• [Work instructions]:
Reproduce the following lines word for word, leaving out the pictures.

-- Data block follows --

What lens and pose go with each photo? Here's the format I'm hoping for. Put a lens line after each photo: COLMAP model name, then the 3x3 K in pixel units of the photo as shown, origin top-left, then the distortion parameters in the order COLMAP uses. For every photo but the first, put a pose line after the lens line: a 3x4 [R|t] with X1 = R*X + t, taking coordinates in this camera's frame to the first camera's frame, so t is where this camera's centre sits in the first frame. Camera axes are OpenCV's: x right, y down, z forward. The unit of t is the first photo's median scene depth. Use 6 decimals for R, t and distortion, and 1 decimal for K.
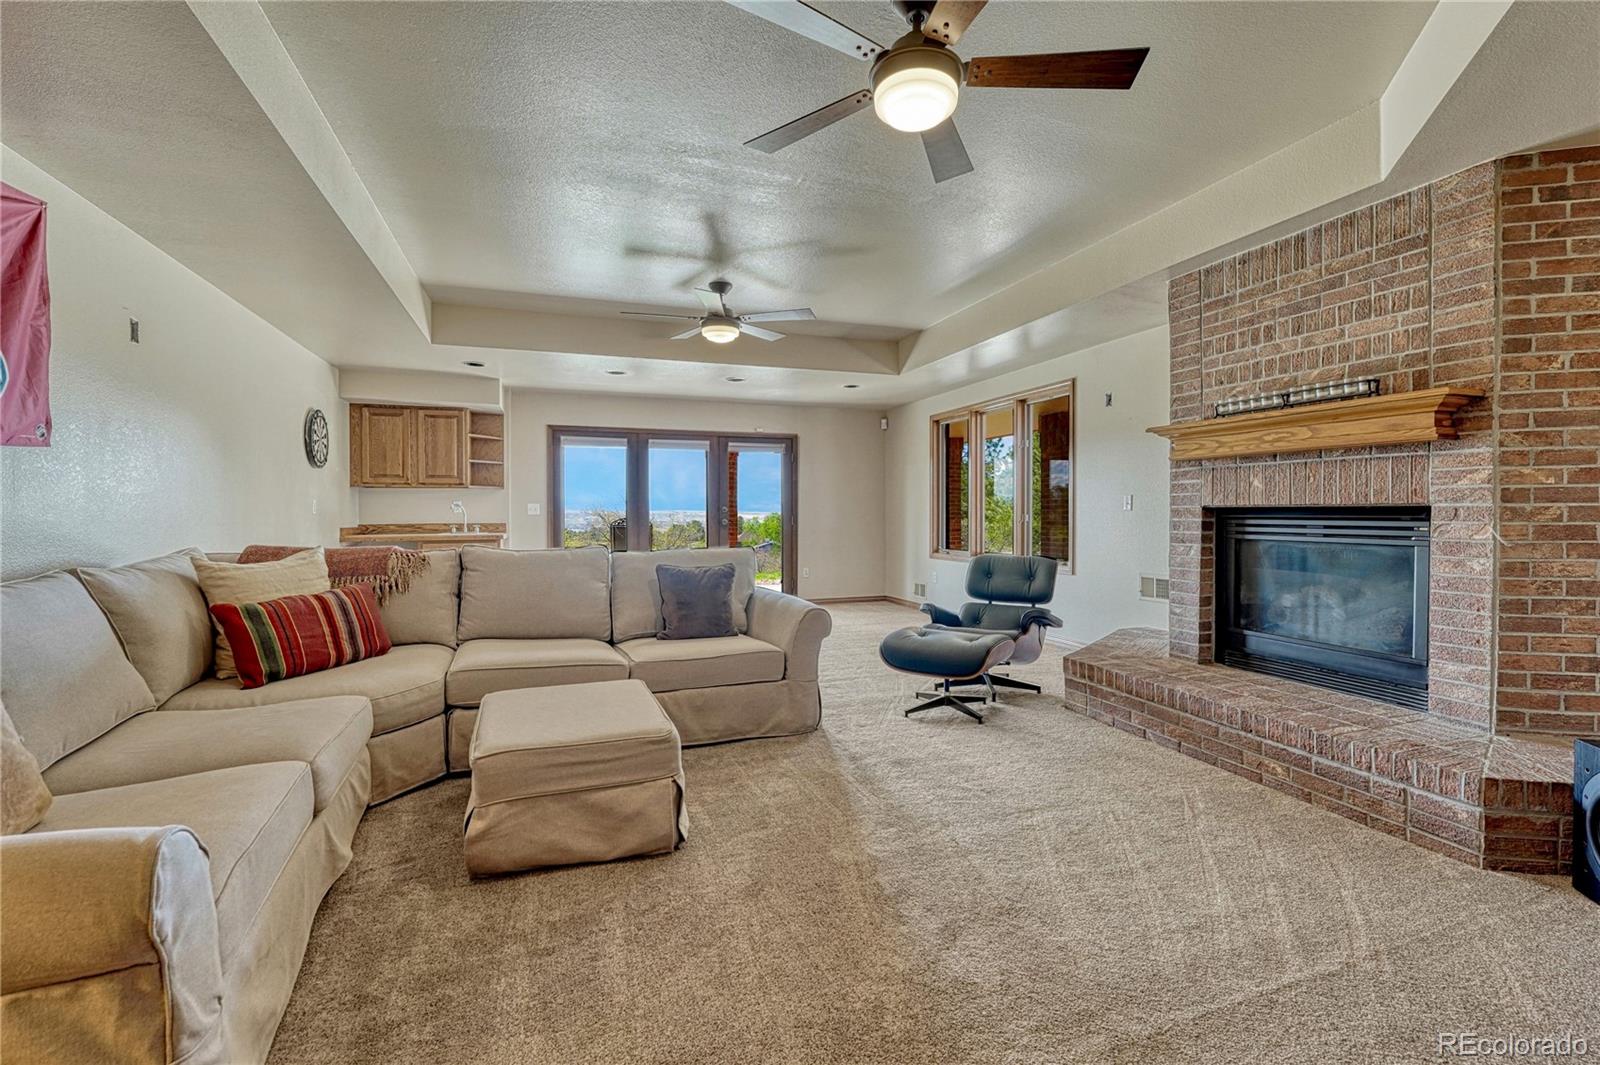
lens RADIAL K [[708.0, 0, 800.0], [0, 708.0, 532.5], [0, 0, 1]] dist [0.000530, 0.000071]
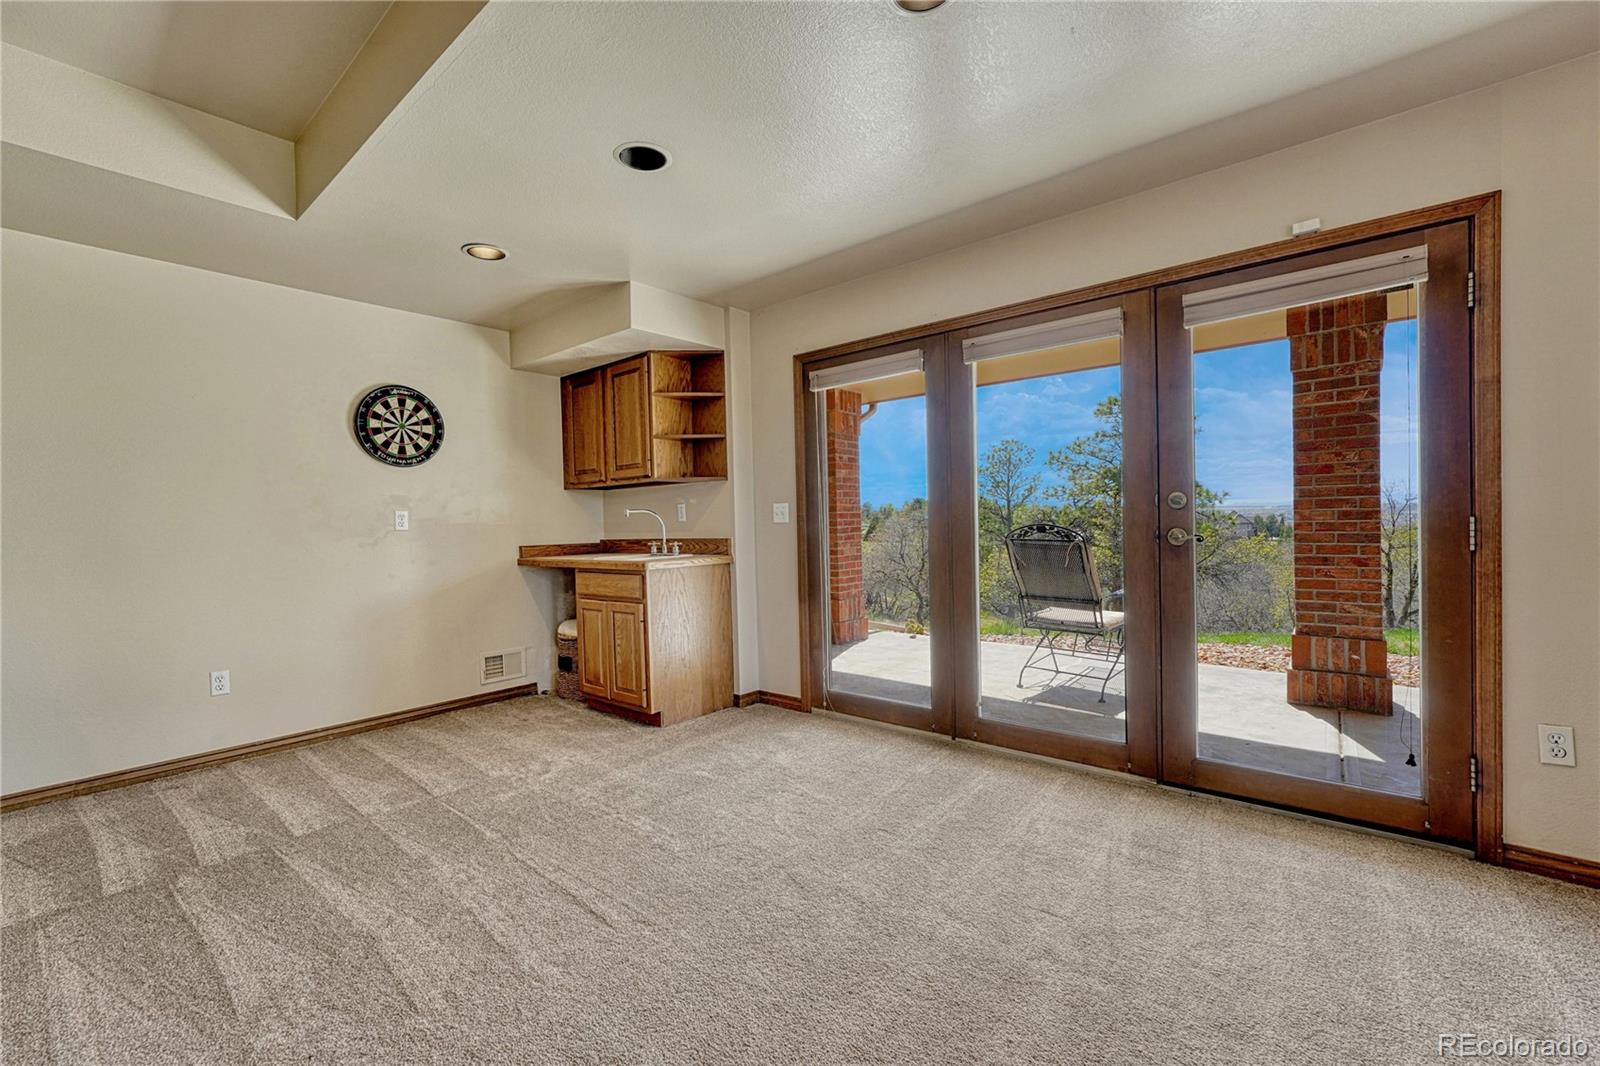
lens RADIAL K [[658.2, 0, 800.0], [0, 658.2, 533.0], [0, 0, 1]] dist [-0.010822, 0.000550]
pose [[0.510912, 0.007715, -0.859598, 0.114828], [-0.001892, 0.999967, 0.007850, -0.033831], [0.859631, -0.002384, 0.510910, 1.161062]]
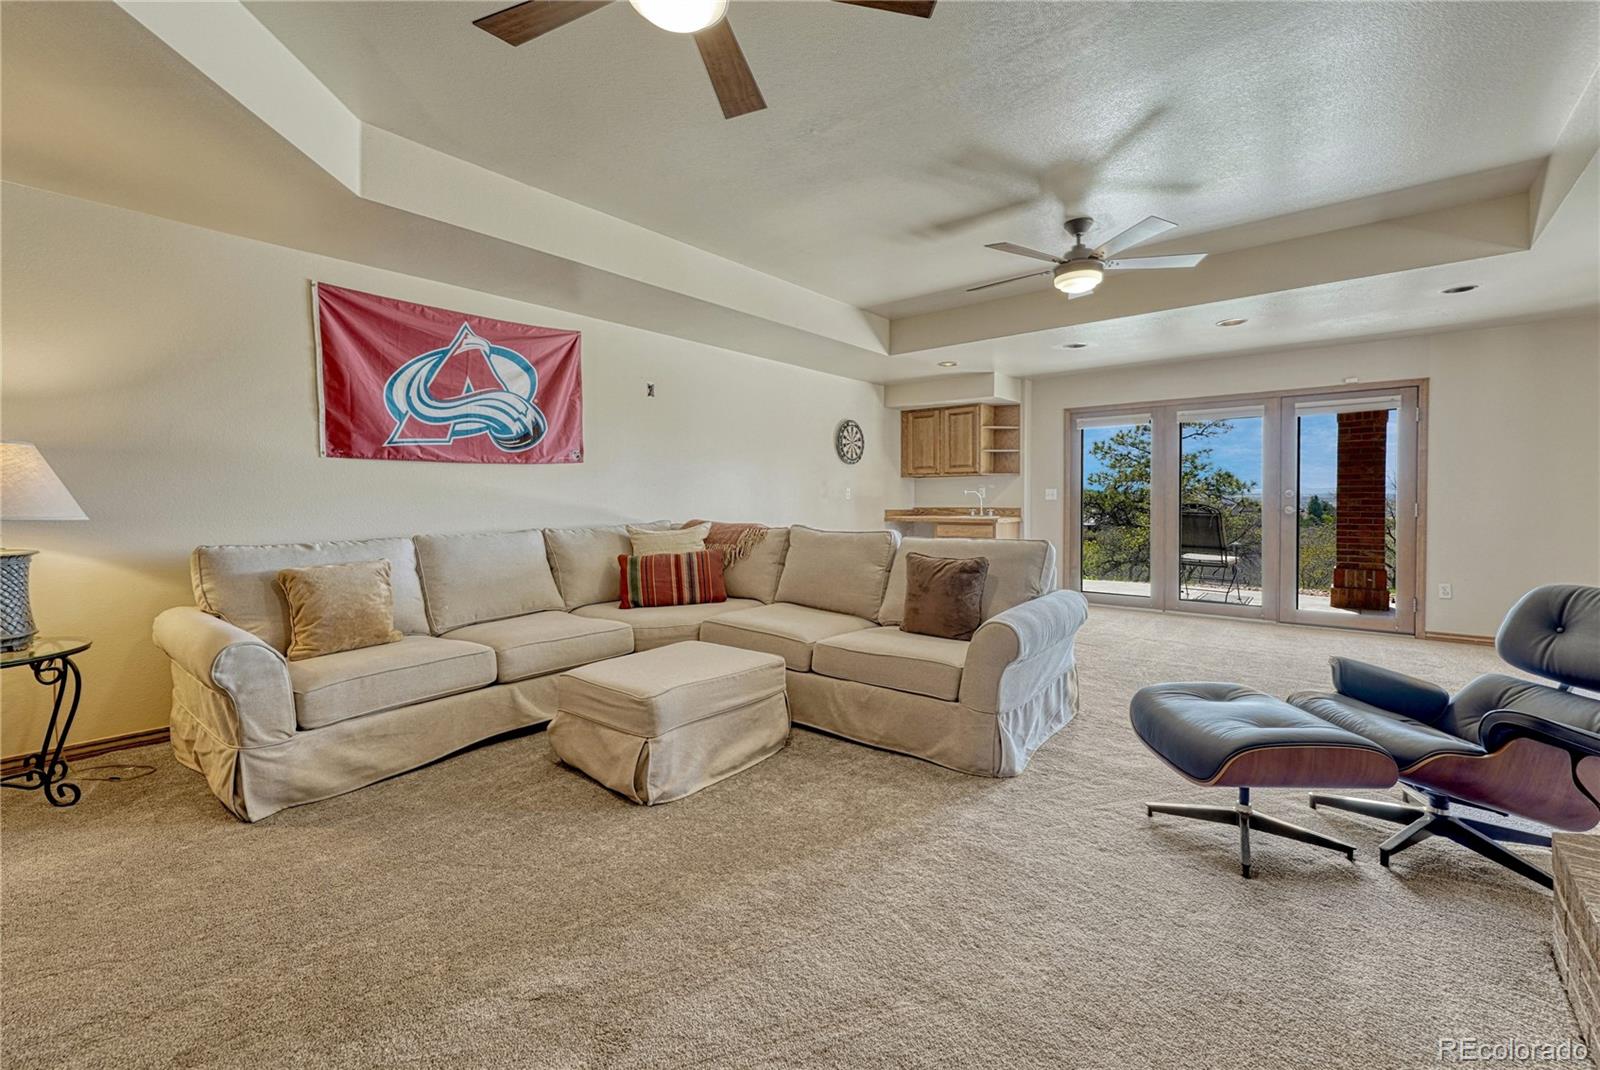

-- Data block concluded --

• [Response box]:
What lens and pose go with each photo? Here's the format I'm hoping for. Put a lens line after each photo: COLMAP model name, then the 3x3 K in pixel units of the photo as shown, origin top-left, then the distortion parameters in the order COLMAP uses. For every photo but the first, put a pose line after the lens line: a 3x4 [R|t] with X1 = R*X + t, taking coordinates in this camera's frame to the first camera's frame, so t is where this camera's centre sits in the first frame. Camera axes are OpenCV's: x right, y down, z forward. The unit of t is the first photo's median scene depth. Use 6 decimals for R, t and distortion, and 1 decimal for K.
lens RADIAL K [[708.0, 0, 800.0], [0, 708.0, 532.5], [0, 0, 1]] dist [0.000530, 0.000071]
lens RADIAL K [[658.2, 0, 800.0], [0, 658.2, 533.0], [0, 0, 1]] dist [-0.010822, 0.000550]
pose [[0.510912, 0.007715, -0.859598, 0.114828], [-0.001892, 0.999967, 0.007850, -0.033831], [0.859631, -0.002384, 0.510910, 1.161062]]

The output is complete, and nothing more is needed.